Tatil sonrası dinlenmenin ve enerji toplamanın da etkisiyle, öyle enerji doluyuz ki, en olmadık, en zor diyetleri bile yapabilme idealine düşmek kaçınılmaz. Her yerde karşımıza çıkan çarşaf çarşaf diyet listeleri, detoks tarifleri, aldığınız kiloların çok daha fazlasını birden bire verebilme yalanlarını inanılır hale getirebiliyor. 

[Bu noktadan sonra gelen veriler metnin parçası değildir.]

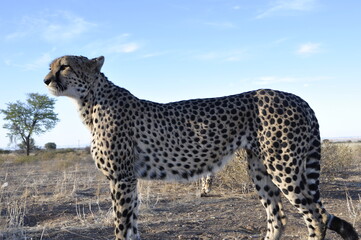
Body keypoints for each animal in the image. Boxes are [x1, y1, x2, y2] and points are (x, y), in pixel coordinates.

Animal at [43, 55, 356, 239]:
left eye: (64, 66)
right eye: (50, 66)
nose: (45, 80)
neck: (90, 101)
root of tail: (297, 97)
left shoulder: (121, 178)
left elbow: (121, 226)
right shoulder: (129, 179)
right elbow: (131, 224)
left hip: (283, 166)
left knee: (315, 217)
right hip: (259, 168)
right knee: (278, 216)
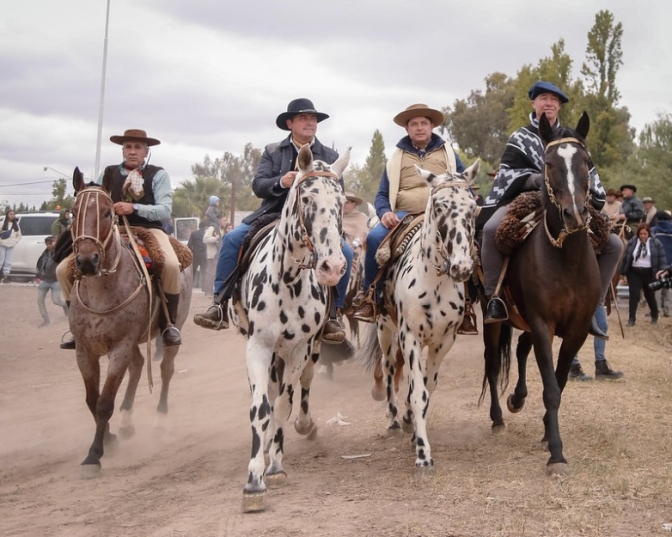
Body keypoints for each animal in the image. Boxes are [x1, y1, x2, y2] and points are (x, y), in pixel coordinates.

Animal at [67, 169, 192, 478]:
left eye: (108, 212)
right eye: (74, 212)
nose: (86, 261)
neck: (101, 290)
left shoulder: (120, 348)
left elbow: (104, 402)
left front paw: (94, 454)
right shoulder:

DÜŞÜK KALORİLİ DİYET OLMAZ 

Çok düşük kalorili diyetler, kilo almayı kolaylaştırır. Yaşımızın ilerlemesine paralel kaslarımız, azalma ve zayıflama yoluna girer. Çok düşük kalorili diyetlerin özellikle protein, sağlıklı yağ, gerekli karbonhidrat, vitamin ve mineral içeriği düşük olduğu için kaslarınızın kalitesinin azalmasına ve kas gücünüzün düşmesine sebep olur. Bu da metabolizmamızı yavaşlatan etkenlerden birisidir. 

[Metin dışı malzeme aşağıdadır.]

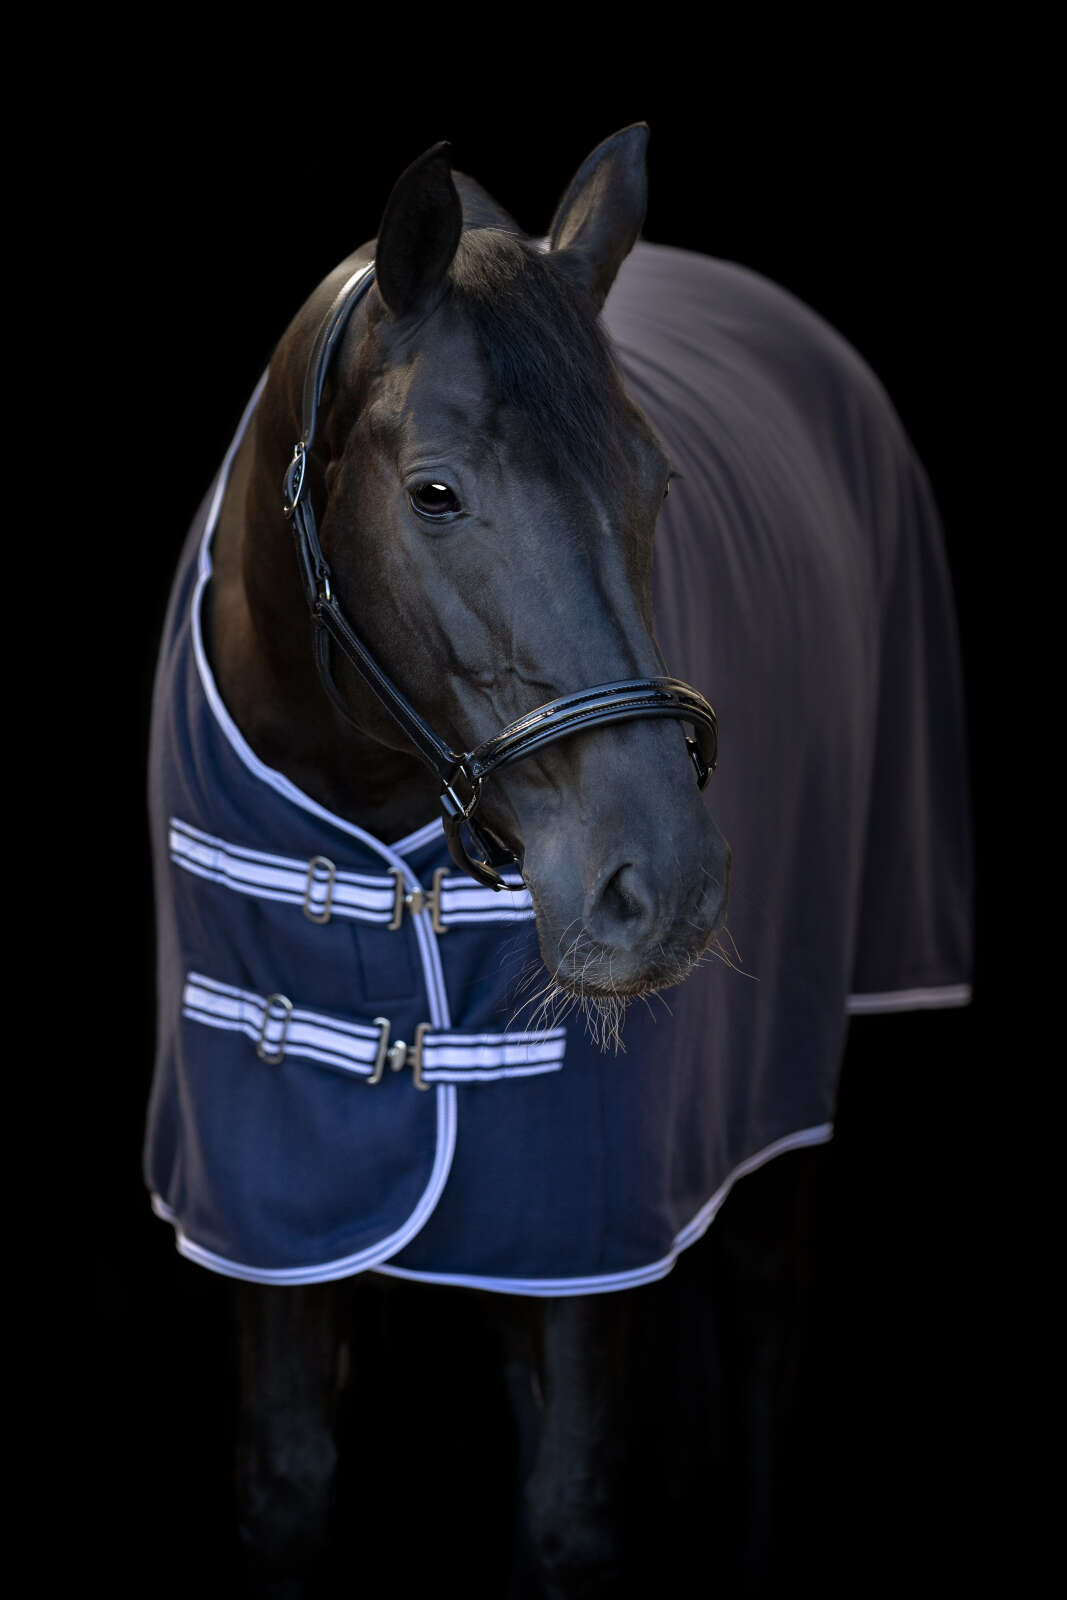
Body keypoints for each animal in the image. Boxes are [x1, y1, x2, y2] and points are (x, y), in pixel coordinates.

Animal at [144, 125, 972, 1595]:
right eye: (434, 491)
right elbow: (288, 1479)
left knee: (763, 1325)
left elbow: (570, 1501)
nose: (660, 887)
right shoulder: (271, 1224)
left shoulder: (577, 1245)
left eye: (656, 484)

Çevremizden çok sık duyduğumuz hatta kendi iç sesimize de kulak verdiğimizde çoğumuzun işittiği;  “Artık eskisi gibi kilo veremiyorum, vücudum kilitlendi, eskisi gibi enerjik değim, çabuk yoruluyorum, sürekli tatlı ihtiyacı hissediyorum, çok hızlı acıkıyorum, açlığa dayanamıyorum, iştahım çok açık, yedim mi arkası geliyor, tıkanırcasına yeme ataklarımın sonu gelmiyor...” gibi söylemlerin oluşmasında en büyük suçlu; acil durum diyetleri olarak gördüğümüz çok düşük kalorili, sağlıksız uygulamalar. 

METABOLİZMA ZARAR GÖRÜR

Tekrar tekrar bu diyet çukuruna düşüp, diyet kısır döngüsünün kurbanı olmayın. Her diyet sonrası hızlıca verilen kiloların daha hızlı bir şekilde geri alınmasının başka bir açıklaması olamaz. Kendine ceza verircesine çok düşük kalorili diyet yapan herkes metabolizmasına ve sağlığına zarar veriyor. Şok diyet çukuruna düşüp, kısır döngünün kurbanı olmamak için ‘Ne yiyorum, nasıl yiyorum ve yediğim yiyecekler nereden geliyor?’ sorularının cevabını düşünün. Yediğiniz yiyecekler, lezzetli, besin değeri yüksek ve yaşadığınız yörede yetişen sebzeler ve meyvelerden oluşsun, iklime ve alışkanlıklarınıza uygun olsun. Olmadık hayaller içinde eksantrik yiyeceklerle, olmadık karışımlar tüketerek mucize beklemeyin. Sağlıklı beslenme yaşam biçiminiz içinde doğal yer alsın. 

Tatilde rahat davranıp kilo almak gayet normal, ancak bu rakamın çok büyük değerler olmaması için sizin her zaman özen gösterdiğiniz bir beslenme çatınız olmalı. Beslenme çatınız sağlamsa tatilde aldığınız kilo hissedilmeyecek kadar az olur ve bunu normal hayat düzeni içinde, sağlıklı, dengeli ve yeterli beslenerek 1- 2 hafta içinde kolayca verebilirsiniz.